PROVIDED MATERIAL ::

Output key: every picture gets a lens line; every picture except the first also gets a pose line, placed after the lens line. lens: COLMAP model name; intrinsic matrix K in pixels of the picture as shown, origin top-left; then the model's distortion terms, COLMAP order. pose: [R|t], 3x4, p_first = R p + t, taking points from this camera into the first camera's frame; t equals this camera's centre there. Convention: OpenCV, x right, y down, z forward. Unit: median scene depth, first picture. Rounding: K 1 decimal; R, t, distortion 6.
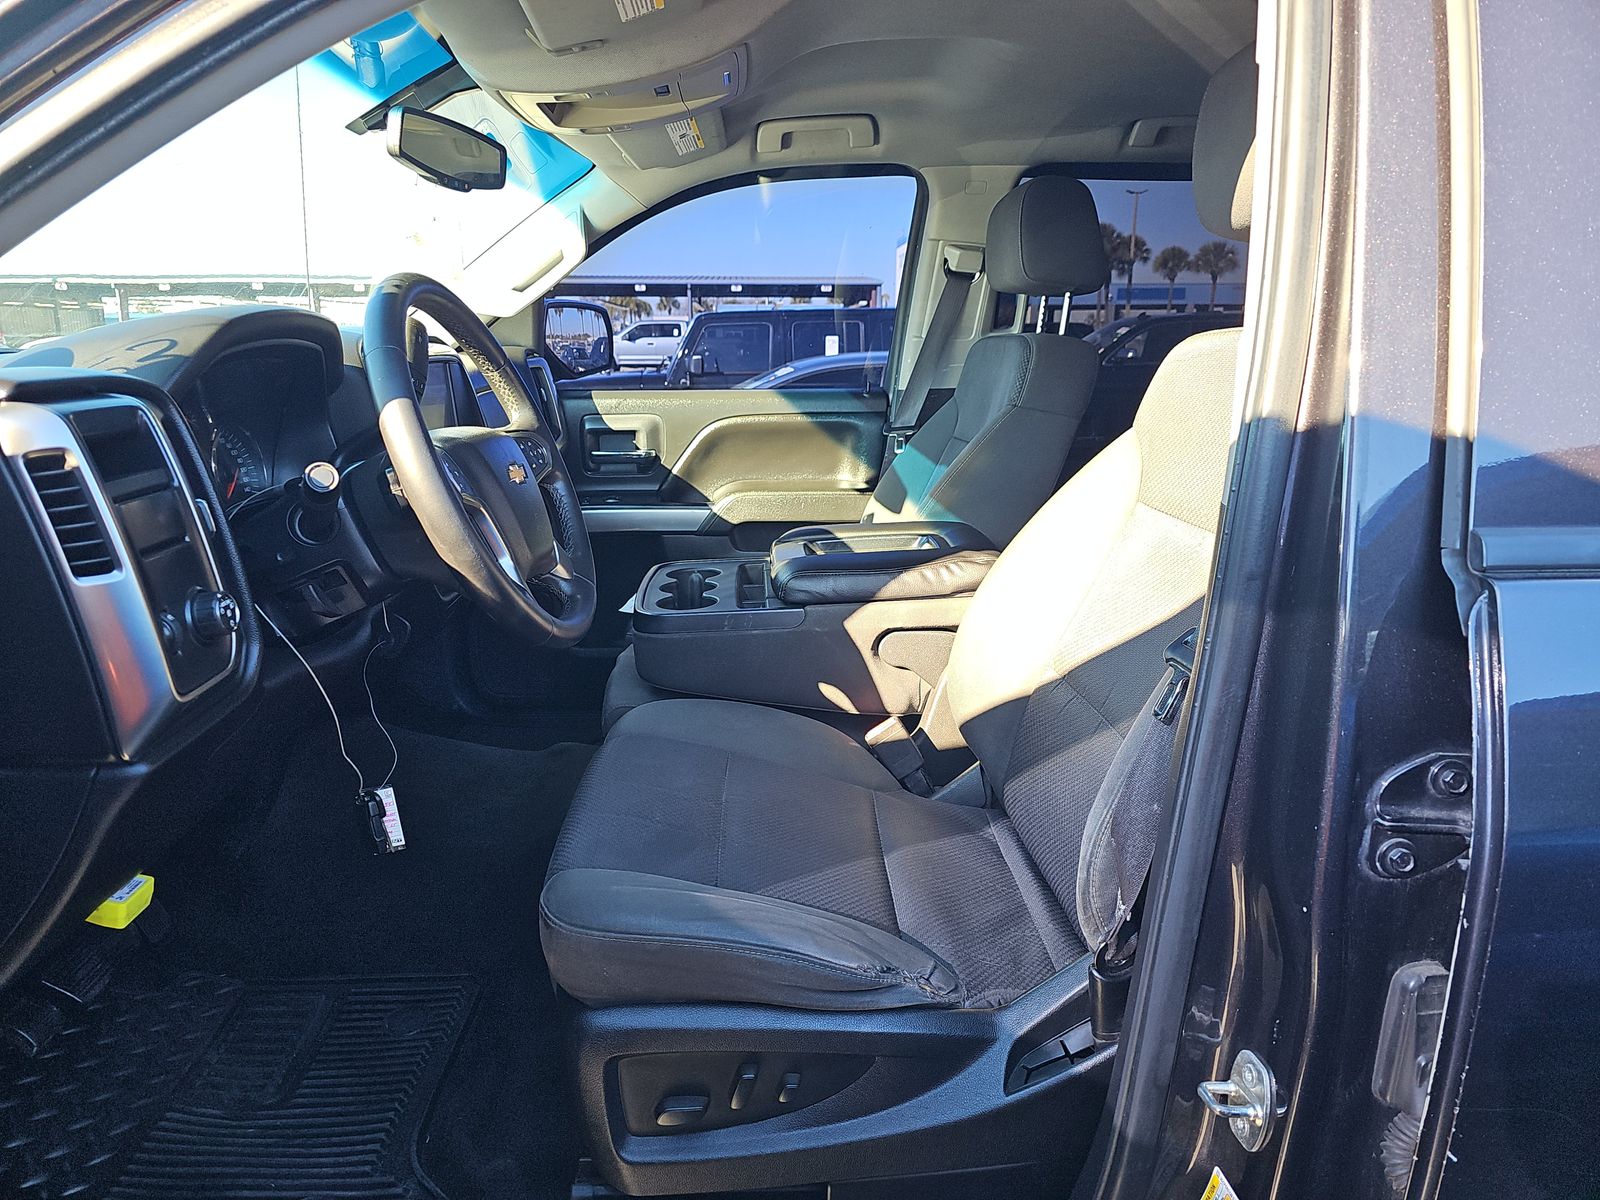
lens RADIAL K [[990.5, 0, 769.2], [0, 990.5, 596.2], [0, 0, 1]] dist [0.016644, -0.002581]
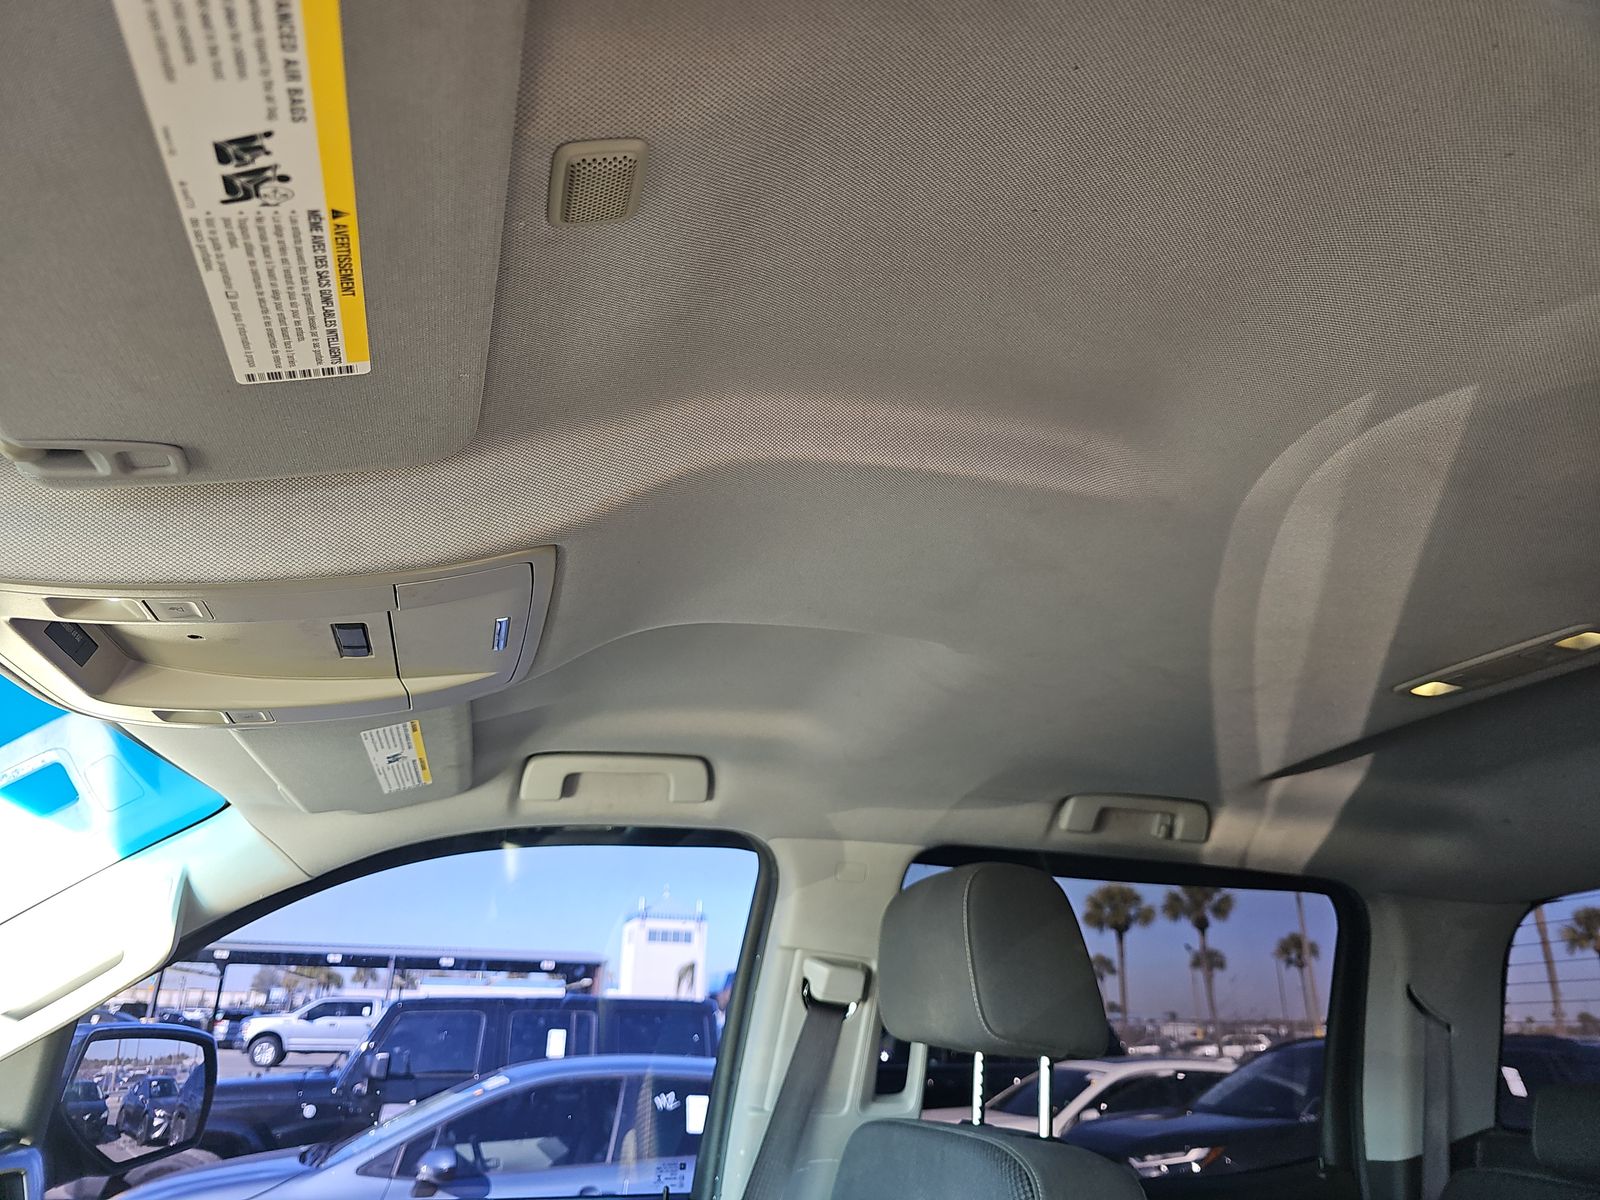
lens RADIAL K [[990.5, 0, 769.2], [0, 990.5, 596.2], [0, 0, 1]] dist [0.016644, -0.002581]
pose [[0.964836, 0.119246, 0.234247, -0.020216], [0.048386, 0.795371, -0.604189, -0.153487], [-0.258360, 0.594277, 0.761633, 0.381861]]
* * *
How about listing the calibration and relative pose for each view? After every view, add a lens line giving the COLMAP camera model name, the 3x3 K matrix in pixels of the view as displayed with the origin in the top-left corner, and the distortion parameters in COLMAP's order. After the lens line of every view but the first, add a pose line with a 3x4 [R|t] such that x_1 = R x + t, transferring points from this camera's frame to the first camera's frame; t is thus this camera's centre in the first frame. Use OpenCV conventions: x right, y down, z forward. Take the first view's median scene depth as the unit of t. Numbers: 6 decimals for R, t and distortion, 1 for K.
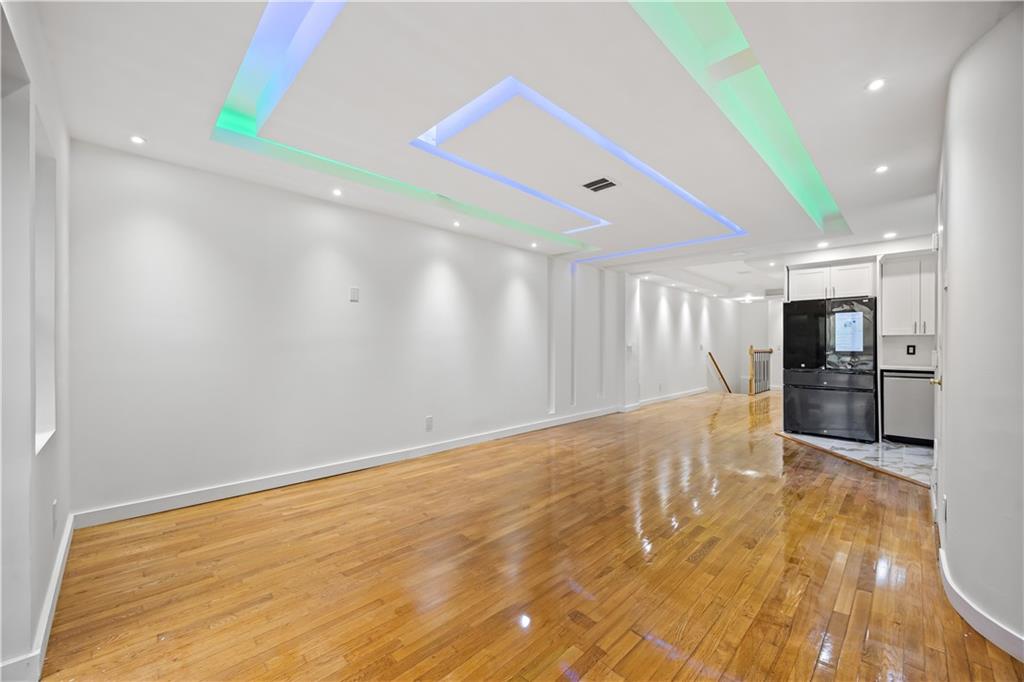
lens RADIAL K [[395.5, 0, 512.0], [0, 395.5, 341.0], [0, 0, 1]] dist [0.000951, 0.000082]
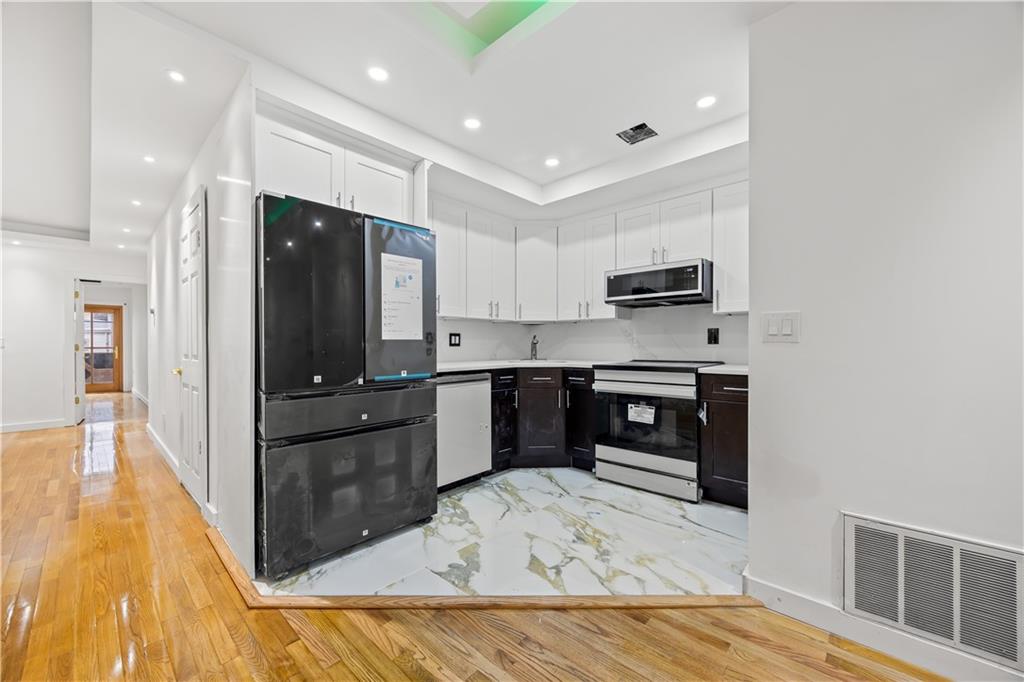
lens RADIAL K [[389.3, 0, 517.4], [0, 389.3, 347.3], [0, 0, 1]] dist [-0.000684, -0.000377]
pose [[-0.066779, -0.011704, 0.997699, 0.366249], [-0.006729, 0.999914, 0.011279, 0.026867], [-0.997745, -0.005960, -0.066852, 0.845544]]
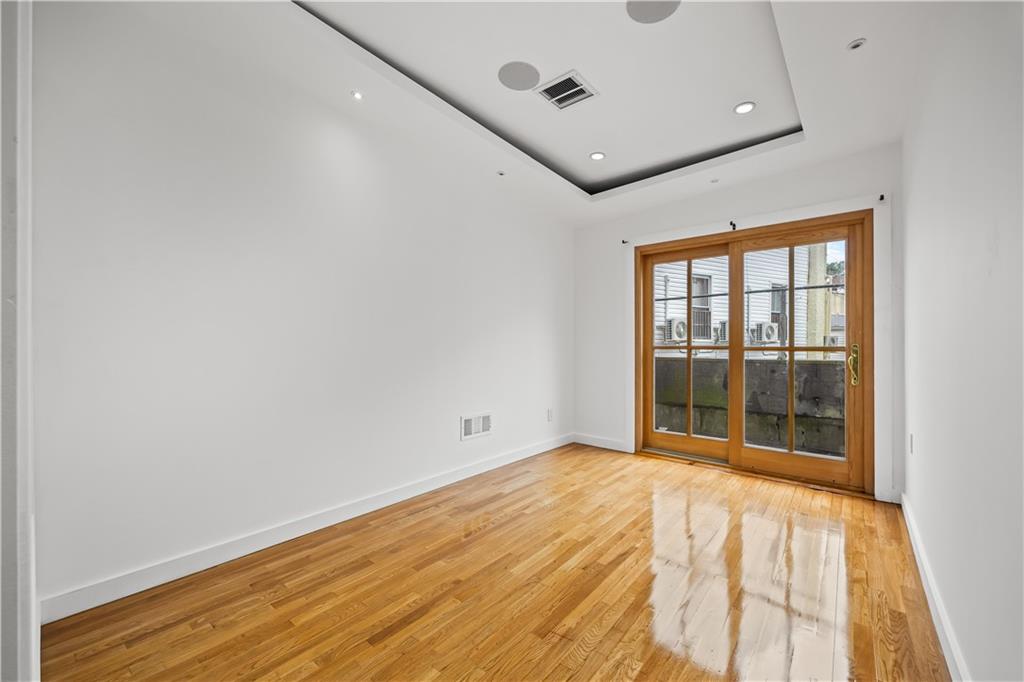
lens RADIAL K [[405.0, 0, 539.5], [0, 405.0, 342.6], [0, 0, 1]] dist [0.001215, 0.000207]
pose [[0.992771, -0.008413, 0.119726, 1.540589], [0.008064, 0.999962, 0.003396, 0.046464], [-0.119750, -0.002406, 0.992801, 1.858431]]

TASK BRIEF ::
Swap "Rounding" for "Precision" in the data from the line with "Output key: every" to the line with "0.594277, 0.761633, 0.381861]]", and give back only those lines without the pictures.

SOLUTION BELOW ::
Output key: every picture gets a lens line; every picture except the first also gets a pose line, placed after the lens line. lens: COLMAP model name; intrinsic matrix K in pixels of the picture as shown, origin top-left; then the model's distortion terms, COLMAP order. pose: [R|t], 3x4, p_first = R p + t, taking points from this camera into the first camera's frame; t equals this camera's centre there. Convention: OpenCV, x right, y down, z forward. Unit: median scene depth, first picture. Precision: K 1 decimal; R, t, distortion 6.
lens RADIAL K [[990.5, 0, 769.2], [0, 990.5, 596.2], [0, 0, 1]] dist [0.016644, -0.002581]
lens RADIAL K [[990.5, 0, 769.2], [0, 990.5, 596.2], [0, 0, 1]] dist [0.016644, -0.002581]
pose [[0.964836, 0.119246, 0.234247, -0.020216], [0.048386, 0.795371, -0.604189, -0.153487], [-0.258360, 0.594277, 0.761633, 0.381861]]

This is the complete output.